The current outright record is two minutes faster at an average speed of 217.989km/h (135.452mph) by a BMW R 1000 RR.
In fact, the electric record is only 34 seconds faster than the 205cc record and is 12 seconds slower than the lightweight 650cc class.
Fast electrics
But that doesn’t mean electric bikes are slow.
At 351km/h, the $US38,888 (about $A51,150) Lightning Motorcycle LS-218 is the world’s fastest street-legal production motorcycle.
The Kawasaki H2R may be the world’s fastest production motorcycle at 400km/h, but it is a track-only bike, not a street-legal version and it costs $A60,000.
The Lightning is also the fastest motorcycle up 1440m in elevation to the 4300m summit of Pikes Peak in the famous Colorado hillclimb event.
Its 2013 record of just 0.694 seconds over 10 minutes still stands.
The distinct advantage of electric vehicles on the famed hillclimb is that they are unaffected by altitude like internal combustion engines.
Electric concerns
Concerns about an electric motorcycle future revolve mainly around cost, feel, range and recharge times, not speed or acceleration which are not in dispute.
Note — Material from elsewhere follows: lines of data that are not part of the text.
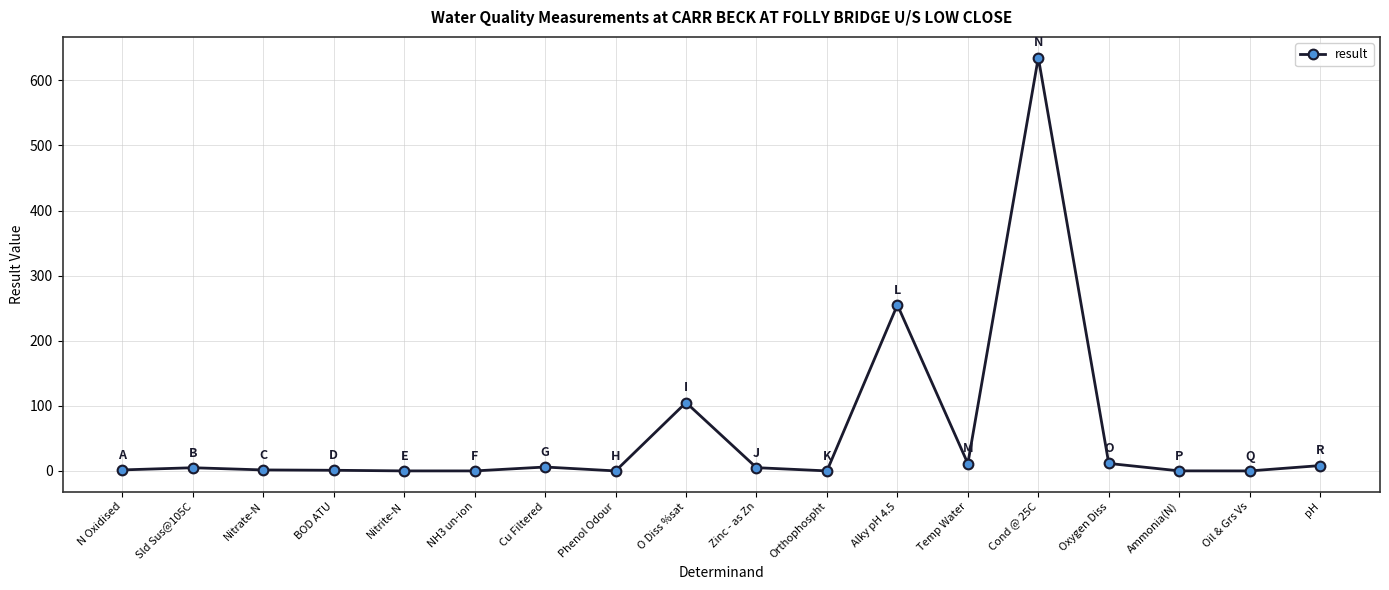

True or false: the data has more than 2 interior local peaks.

True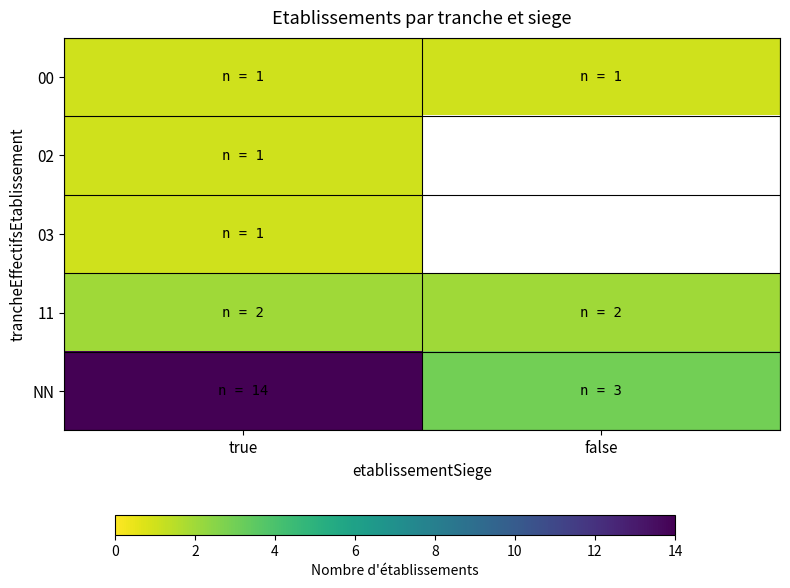

How many data points does each series have?

2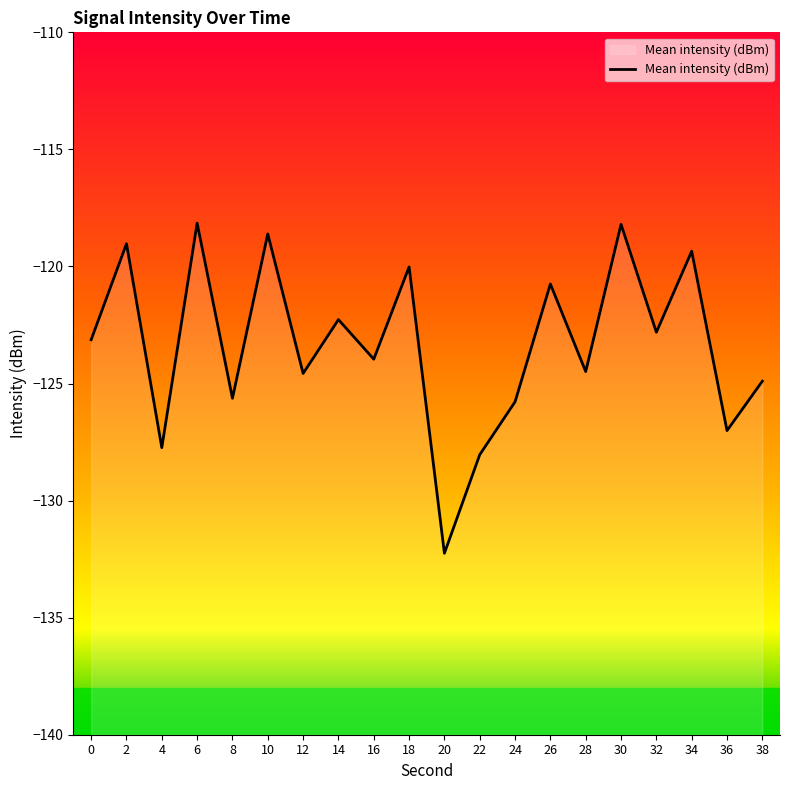

At which category does the data reach its first local peak?

2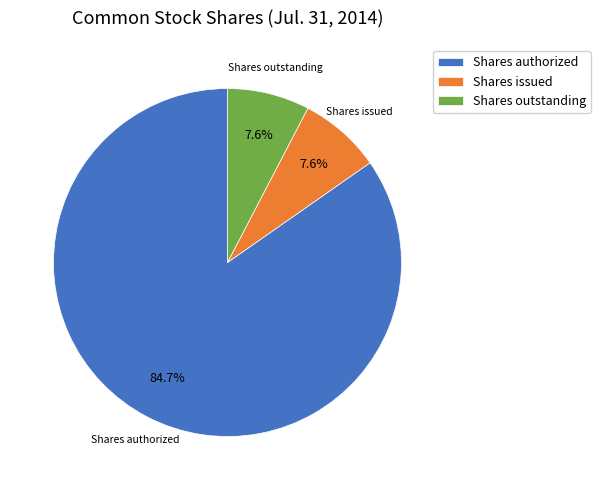

How many segments does this pie chart have?

3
Costs are rapidly coming down and feel is very similar to many four-cylinder motorcycles, although they will admittedly never provide the feel or character of a single, twin or tiple.
However, their performance is literally electrifying.
We’ve ridden several electric motorcycles and the most noticeable thing is their linear and rapid acceleration.
Electric motorcycles have instant peak torque like turning on a light switch, only its rolling a throttle.
It can be so abrupt, some manufacturers attenuate the throttle for smoother and more controllable acceleration.
Even range will soon be of no concern.
An Indian startup claims it can make an affordable electric motorcycle (from $A11,350 to $17,350) that is capable of 250km/h and 480km range, beating the current range record of 360km by Zero Motorcycles.
However, Mankame Motors has not yet announced charging times.
Charging remains the last hurdle for electric motorcycles to conquer.